If a thing is bad, it’s always bad. It’s not just that breaking the rules makes you just like those you fight; it’s that breaking the rules means you broke the rules. It takes a lot to understand why it might be the best way to preserve the big rules; it takes even more to accept responsibility for it. Matt Murdoch was attempting to avoid that responsibility; one of the major themes of the first season, and perhaps the most important, was him slowly realizing what that difference was.
This idea — that bad is always bad, no matter who does it — is what fuels superhero stories. It’s not might makes right; if it were, then the heroes would be dictating the rules.

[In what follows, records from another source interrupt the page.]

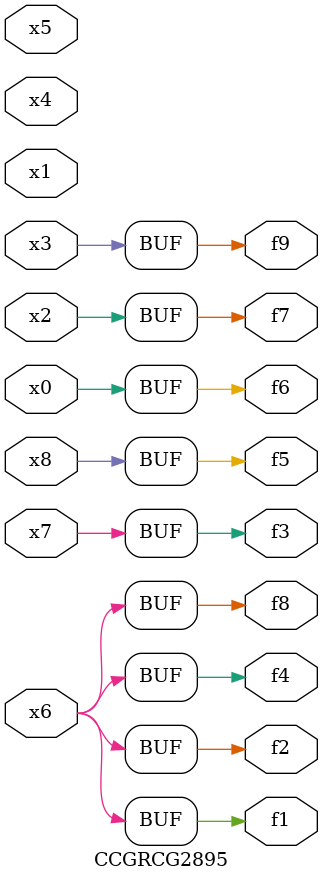
<source format=v>
module CCGRCG2895(
	input x0, x1, x2, x3, x4, x5, x6, x7, x8,
	output f1, f2, f3, f4, f5, f6, f7, f8, f9
);
	assign f1 = x6;
	assign f2 = x6;
	assign f3 = x7;
	assign f4 = x6;
	assign f5 = x8;
	assign f6 = x0;
	assign f7 = x2;
	assign f8 = x6;
	assign f9 = x3;
endmodule

</source>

Instead, it’s that sometimes, the only way to stop something bad is to stop it physically. Superhero stories are stories of last resort, to combat the monsters we see in the shadows — and, even more frighteningly, that we see in the street.
These are the stories we tell to comfort ourselves that evil can be defeated, where once we told stories of knights slaying dragons, and princesses escaping dark fairies. No matter what we cast the danger as, we can’t erase it by filling our cities with light; not, at least, of the electric variety.
There is no fear stronger than the fear we cannot fight; no greater horror than the thought we might have no heroes. And so we tell stories, because stories can convey truths that no amount of plain speech can hope to provide.